Somut olayda ise; davacının serbest hamal olarak mı yoksa davalı yanında hizmet akti ile mi çalıştığı tereddüte mahal bırakmayacak derecede belirlenmeden sonuca gidilmesi isabetsiz olmuştur.
Mahkemece yapılacak iş; zabıtaya yeniden yazı yazılarak talep edilen dönemde davalıya ait işyerine komşu işyeri sahipleri ile bu işyerlerindeki çalışmaları kayıtlara geçmiş kişilerin isimlerinin ve adreslerinin tespit edilmesini istemek ve bu kişileri dinlemek, davacının delil olarak bildirdiği ... 4. İş Mahkemesi"nin 2014/758 E sayılı dosyasının bir suretini dosya arasına almak, ayrıca yine davacının delil olarak bildirdiği banka kayıtlarına ve PTT dekontlarına dair davacının beyanını alarak söz konusu kayıtları ilgili bankalardan ve PTT"den istemek, davalının davacıdan sonra yanında çalışanlar olup olmadığını araştırmak, ilgili meslek/ticaret odasından davalı işyerine ait kapasite raporu ile vergi dairesinden tüm vergi beyannameleri istenilerek; (gerektiğinde keşif yapılarak tespit edilecek) işyeri mekan ve büyüklüğü/fiziki şartları ve her türlü veri gözetilerek davalıya ait işyerinde çalışması gereken sigortalı sayısını dikkate almak, davacıya davalıya ait işyerinde geçen çalışmalarını açıklattırmak ve böylece; davalıya ait sebze meyve komisyoncusu olarak tescil edilen işyerinde yapılan taşıma işinin davalıya bağlı sürekli çalışan hamallarla mı yoksa piyasa hamallarıyla mı yapıldığını, çalışmanın varlığını ve kesintili olup olmadığını, tam zamanlı mı kısmi zamanlı mı olduğunu, davacının çalıştığını iddia ettiği işin her yıl talep edilen sürenin tamamında yapılıp yapılmadığını, yılın hangi aylarında bu işin yapıldığını, çalışmanın yapıldığı aylarda eksiksiz tam gün olarak (her ay 30 gün üzerinden) bu işin yapılıp yapılmadığını, yapılmadı ise ayda kaç gün anılan faaliyette bulunulduğunu, ücretin kim tarafından ödendiğini, ödenen ücret miktarını ve nasıl ödendiğini (günlük, haftalık, aylık) belirlemek ve toplanan deliller değerlendirilerek varılacak sonuca göre hüküm kurmaktan ibarettir.

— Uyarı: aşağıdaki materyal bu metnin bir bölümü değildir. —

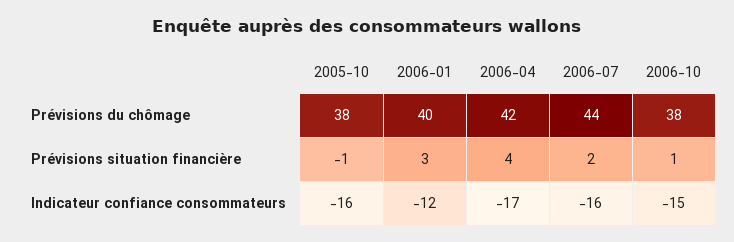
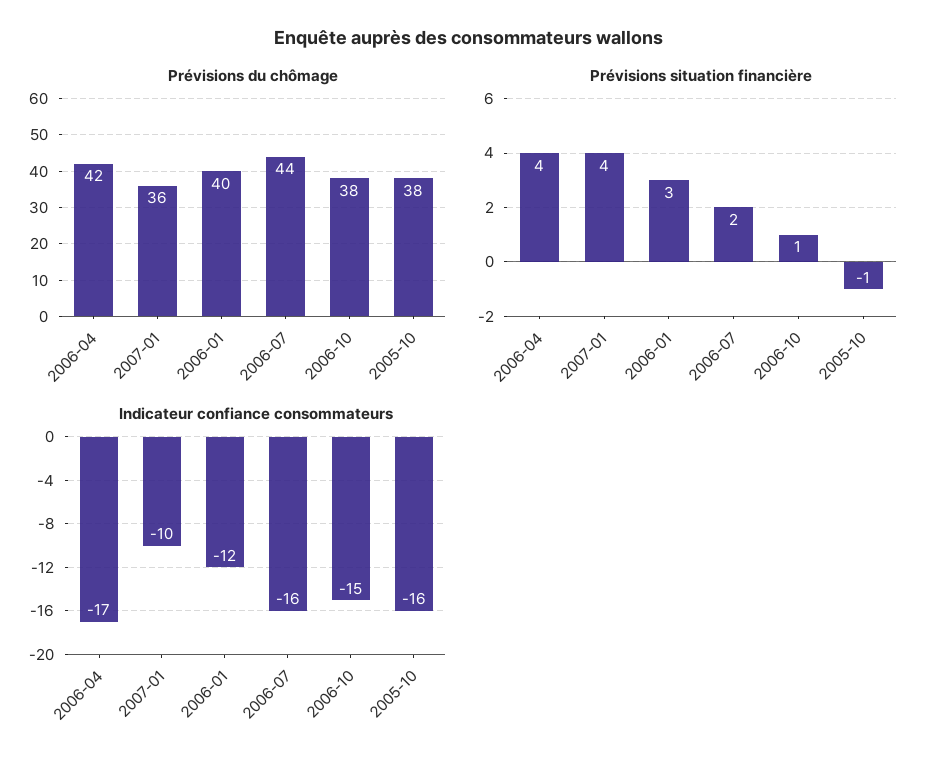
Prévisions du chômage, 2007-01: none -> 36
Prévisions situation financière, 2007-01: none -> 4
Indicateur confiance consommateurs, 2007-01: none -> -10

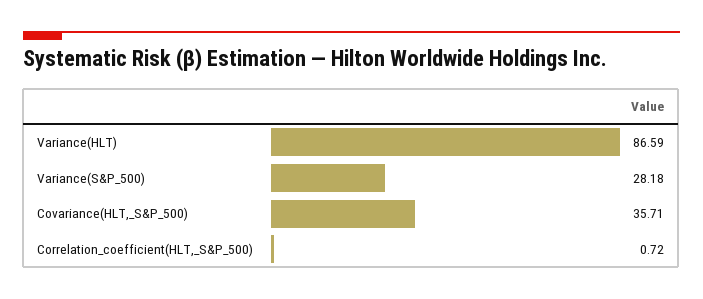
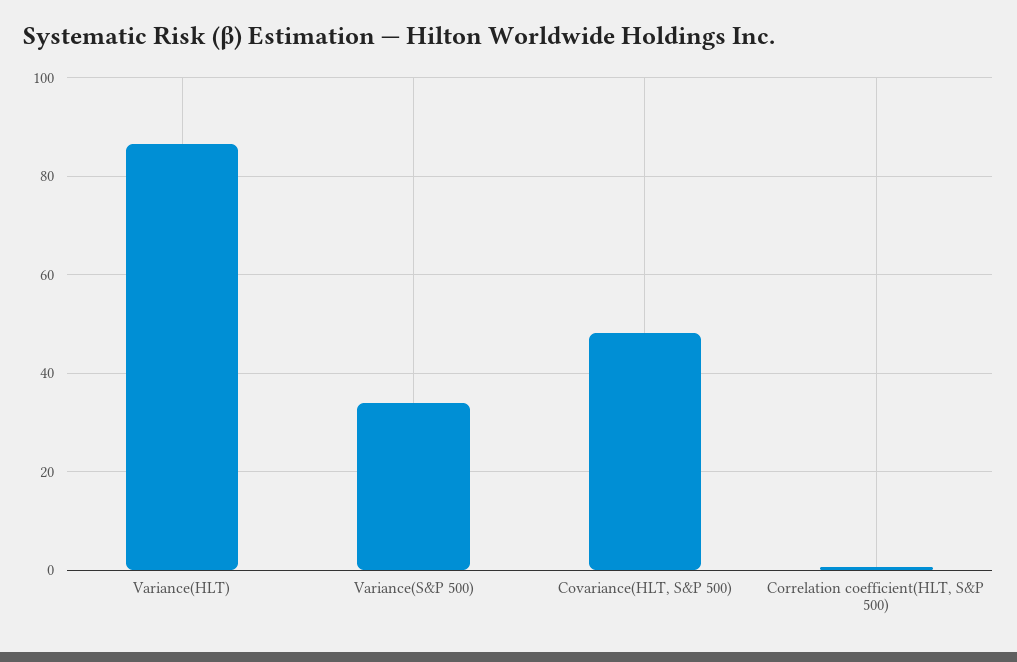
Variance(S&P_500): 28.18 -> 34
Covariance(HLT,_S&P_500): 35.71 -> 48

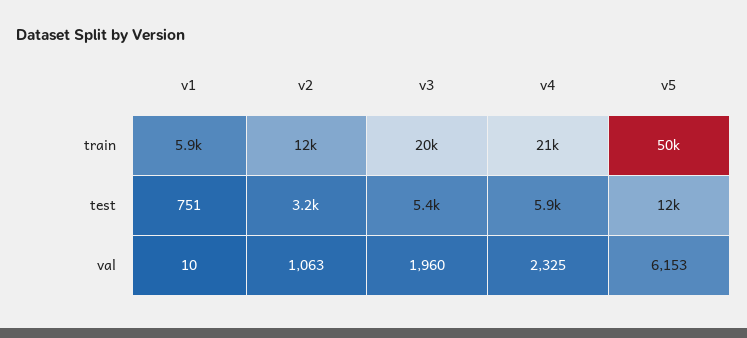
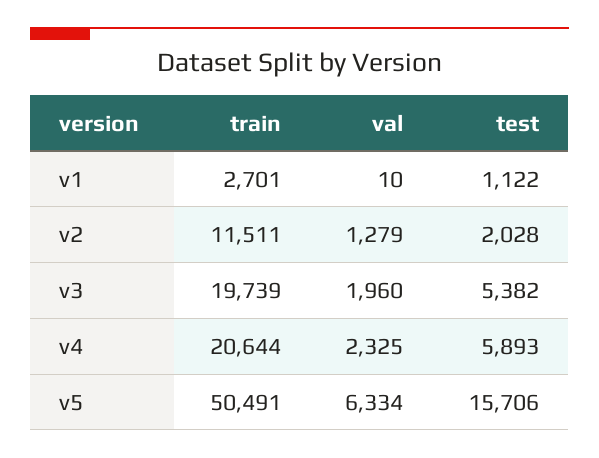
v1, train: 5900 -> 2701
v1, test: 751 -> 1122
v2, test: 3200 -> 2028
v5, test: 12000 -> 15706
v2, val: 1063 -> 1279
v5, val: 6153 -> 6334

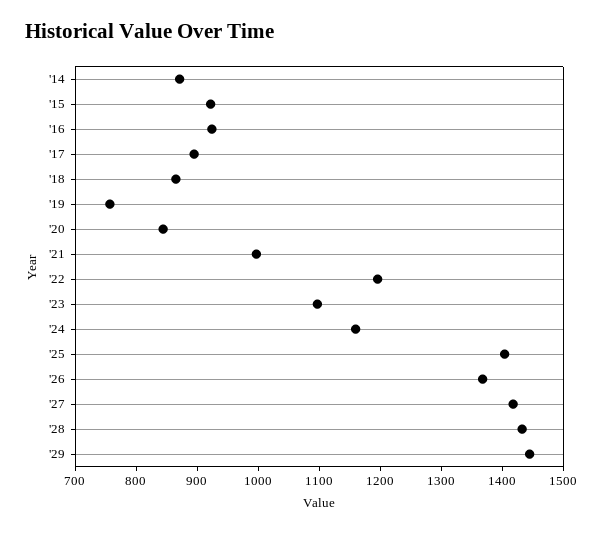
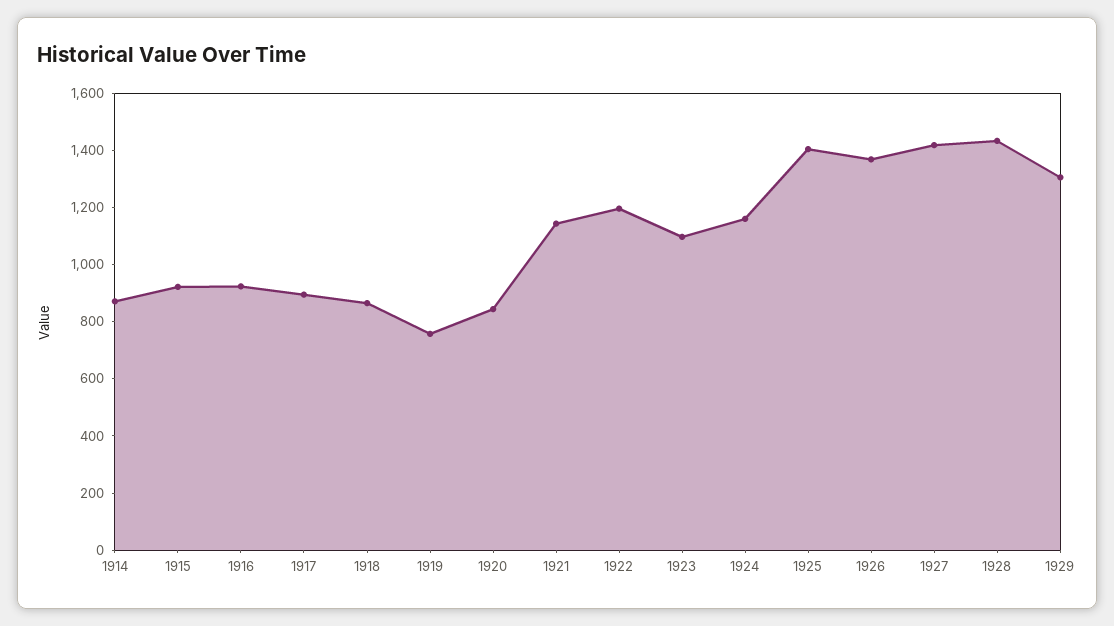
'21: 1000 -> 1150
'29: 1440 -> 1300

Mahkemece, bu maddi ve hukuki olgular göz önünde tutulmaksızın eksik araştırma ve inceleme ile yazılı şekilde hüküm kurulması usul ve yasaya aykırı olup bozma nedenidir.
O halde davacının bu yönü amaçlayan temyiz itirazları kabul edilmeli ve hüküm bozulmalıdır.
SONUÇ: Hükmün yukarıda açıklanan nedenlerle BOZULMASINA, temyiz harcının istek halinde davacıya iadesine, 19.02.2018 gününde oybirliğiyle karar verildi.